Matthijs van der Veer's Blog

Connecting Azure IoT Central and Node-Red on Raspberry Pi – Part 2

June 08, 2019

This post was written when there was no IoT Central plugin. Instead of following the post below, you can use this module

This post is a continuation on part 1. In this post we are going to connect our Raspberry Pi to our IoT Central instance.
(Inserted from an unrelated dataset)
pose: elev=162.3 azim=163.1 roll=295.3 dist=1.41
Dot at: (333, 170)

Now browse to the Device Explorer on the left side and select your template. We are going to create an entry for the Raspberry we are about to connect. Hit the plus icon and press “Real”. Don’t bother copying these values yet, we’ll have plenty of chance for that later. This step creates a new device with a Device ID and a default name that suits our purposes just fine. If you are planning to connect multiple devices in this tutorial, you might want to change the device name to something more friendly.

As I mentioned before, we will be running Node-Red from a Raspberry Pi. If like me you are using a DHT11 sensor to get your measurements, you’ll need to follow some extra steps to get the node working in Node-Red. Please follow the instructions for installing the node carefully. I prefer to SSH into my Raspberry Pi rather than connecting it to a screen and input devices. With the node installed, run Node Red and browse to the exposed webpage. From the menu in the top right you can access the Manage Palette option, from here you can install the node-red-contrib-azure-iot-hub package. This contains all the nodes we need to connect to the Azure IoT Hub that IoT Central is built upon.
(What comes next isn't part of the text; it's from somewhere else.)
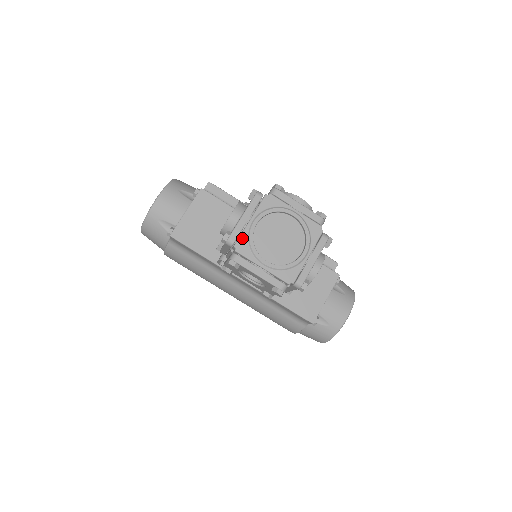
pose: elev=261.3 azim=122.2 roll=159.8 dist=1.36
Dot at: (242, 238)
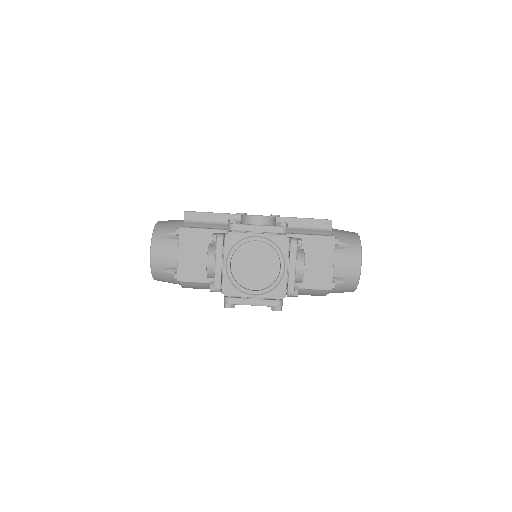
Dot at: (224, 283)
Now lets drag in 5 nodes. From left to right connect them.

  • Inject
  • rpi dht22
  • Function
  • Azure IoT Hub
  • Debug

The Inject node is convenient right now because when we press the button attached to it, the flow can start. You can also set it to loop every X seconds. The rpi-dht22 (it supports DHT11 as well) must be configured. Double click it to configure the node. In the CrowPi, the DHT11 is connected to pin 4. If you are using a different pin, configure it accordingly.

We need the Device ID and Primary Key now. You can find them in the Device Explorer on your hub. Click on your device and hit “Connect” in the top right. You should see a screen similar to this:

The function block allows us to write a bit of JavaScript. We want to extract the temperature and humidity from the incoming message and forward that to the Azure IoT Hub node. Copy the code below and substitute the values with your own. Remember we named our telemetry measurements when creating the template? We use those same names in the code below.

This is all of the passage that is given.